Investing in the stock market requires a solid understanding of the financial health and performance of the companies you’re considering. One of the most effective ways to gauge this is through financial ratios. These ratios provide insights into various aspects of a company’s operations, helping you make informed investment decisions. In this blog, we’ll break down some of the key financial ratios every investor should know, explained in simple, layman terms.

1. Price-to-Earnings (P/E) Ratio

What It Is: The P/E ratio measures a company’s current share price relative to its earnings per share (EPS). It’s a way to determine how much investors are willing to pay for each dollar of earnings.

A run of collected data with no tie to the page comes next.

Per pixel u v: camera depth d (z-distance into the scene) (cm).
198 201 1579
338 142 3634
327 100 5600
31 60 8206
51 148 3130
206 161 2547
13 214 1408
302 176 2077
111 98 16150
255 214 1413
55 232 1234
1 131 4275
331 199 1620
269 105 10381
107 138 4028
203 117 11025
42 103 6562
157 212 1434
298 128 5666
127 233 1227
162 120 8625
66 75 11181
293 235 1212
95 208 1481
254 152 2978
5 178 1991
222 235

How to Calculate: P/E Ratio=Market Price per Share/Earnings per Share (EPS)

Why It Matters:

  • A high P/E ratio may indicate that a stock is overvalued or that investors expect high growth rates in the future.
  • A low P/E ratio may suggest that the stock is undervalued or that the company is facing difficulties.

2. Price-to-Book (P/B) Ratio

What It Is: The P/B ratio compares a company’s market value to its book value. The book value is the net asset value of a company, calculated as total assets minus intangible assets (like patents) and liabilities.

How to Calculate: P/B Ratio=Market Price per Share/Book Value per 

Why It Matters:

  • A P/B ratio less than 1 can indicate that the stock is undervalued, or there might be underlying problems with the company.
  • A higher P/B ratio can mean the company is performing well or is overvalued.

3. Debt-to-Equity (D/E) Ratio

What It Is: The D/E ratio measures a company’s financial leverage by comparing its total liabilities to its shareholders’ equity. It shows the proportion of equity and debt a company uses to finance its assets.

How to Calculate: D/E Ratio=Total Liabilities/Shareholders’ Equity

Why It Matters:

  • A high D/E ratio indicates that a company may be taking on too much debt, which could be risky during economic downturns.
  • A lower D/E ratio suggests a more financially stable company with less risk.

4. Return on Equity (ROE)

What It Is: ROE measures how effectively management is using a company’s assets to create profits. It is calculated by dividing net income by shareholders’ equity.

How to Calculate: ROE=Net Income/Shareholders’ Equity​

Why It Matters:

  • A high ROE indicates that the company is effectively generating income from its equity base.
  • Investors look for companies with consistently high ROE as it suggests efficient management and profitable business operations.

5. Current Ratio

What It Is: The current ratio is a liquidity ratio that measures a company’s ability to pay short-term obligations with its current assets.

How to Calculate: Current Ratio=Current Assets/Current Liabilities

Why It Matters:

  • A current ratio above 1 indicates that the company has more current assets than current liabilities, which is a good sign of financial health.
  • A ratio below 1 may suggest that the company could struggle to meet its short-term obligations.

6. Quick Ratio (Acid-Test Ratio)

What It Is: The quick ratio, or acid-test ratio, is similar to the current ratio but provides a more stringent test of liquidity by excluding inventory from current assets.

How to Calculate: Quick Ratio=Current Assets−Inventory/Current Liabilities

Why It Matters:

  • This ratio shows a company’s ability to meet short-term obligations without relying on the sale of inventory, which might not be quickly convertible to cash.
  • A higher quick ratio indicates better short-term financial health.

7. Earnings Per Share (EPS)

What It Is: EPS is the portion of a company’s profit allocated to each outstanding share of common stock. It is a widely used indicator of a company’s profitability.

How to Calculate: EPS=Net Income−Dividends on Preferred Stock/Average Outstanding Shares

Why It Matters:

  • Higher EPS indicates greater profitability and is often seen as a positive sign by investors.
  • EPS growth can signal company growth and attract investors looking for good returns.


Understanding these key financial ratios can significantly enhance your ability to evaluate potential investments and make more informed decisions. While no single ratio can provide a complete picture, using a combination of these metrics can give you a comprehensive view of a company’s financial health and performance. Always consider these ratios in context and alongside other qualitative factors to get the best insights into your investment choices.

By familiarizing yourself with these essential financial ratios, you’ll be better equipped to navigate the stock market and build a more robust investment portfolio. Happy investing!